Exercise: Among the entries below, how many lines have the word "precio"? Answer only with the number.

Supplied records START

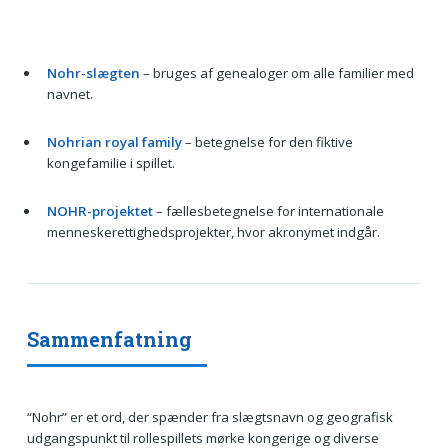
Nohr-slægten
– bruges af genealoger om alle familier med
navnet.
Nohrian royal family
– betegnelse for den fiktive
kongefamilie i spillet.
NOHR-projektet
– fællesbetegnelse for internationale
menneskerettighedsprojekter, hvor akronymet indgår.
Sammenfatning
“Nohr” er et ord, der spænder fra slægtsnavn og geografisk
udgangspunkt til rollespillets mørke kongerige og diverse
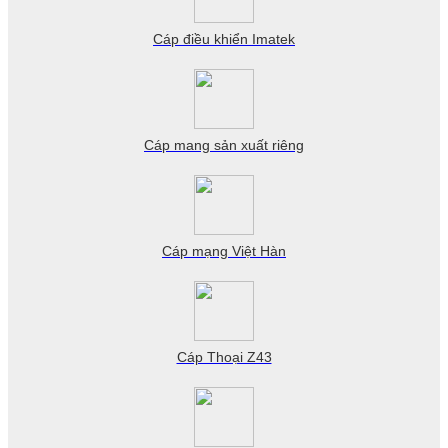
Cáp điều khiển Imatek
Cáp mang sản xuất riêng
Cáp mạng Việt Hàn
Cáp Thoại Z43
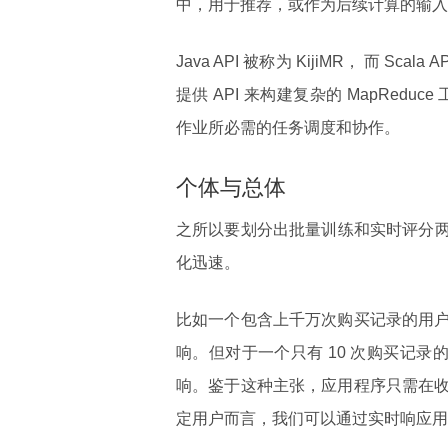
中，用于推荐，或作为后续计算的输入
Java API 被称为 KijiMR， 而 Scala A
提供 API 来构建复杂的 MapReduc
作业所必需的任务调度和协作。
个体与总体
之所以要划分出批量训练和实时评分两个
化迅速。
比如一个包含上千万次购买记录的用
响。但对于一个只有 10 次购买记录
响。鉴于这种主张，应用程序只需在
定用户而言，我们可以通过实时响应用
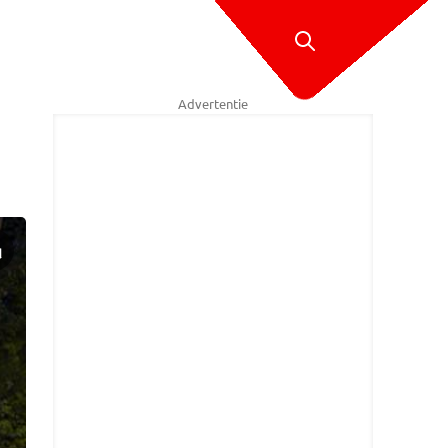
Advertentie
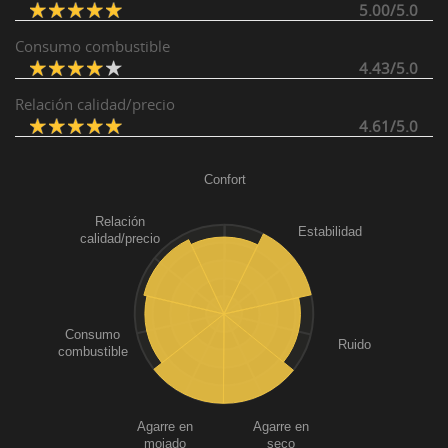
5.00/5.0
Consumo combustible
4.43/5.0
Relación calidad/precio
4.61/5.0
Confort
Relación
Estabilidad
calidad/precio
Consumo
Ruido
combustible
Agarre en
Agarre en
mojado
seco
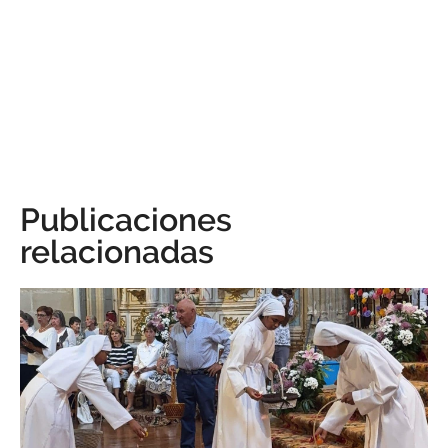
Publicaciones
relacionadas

Supplied records END

Task response: 2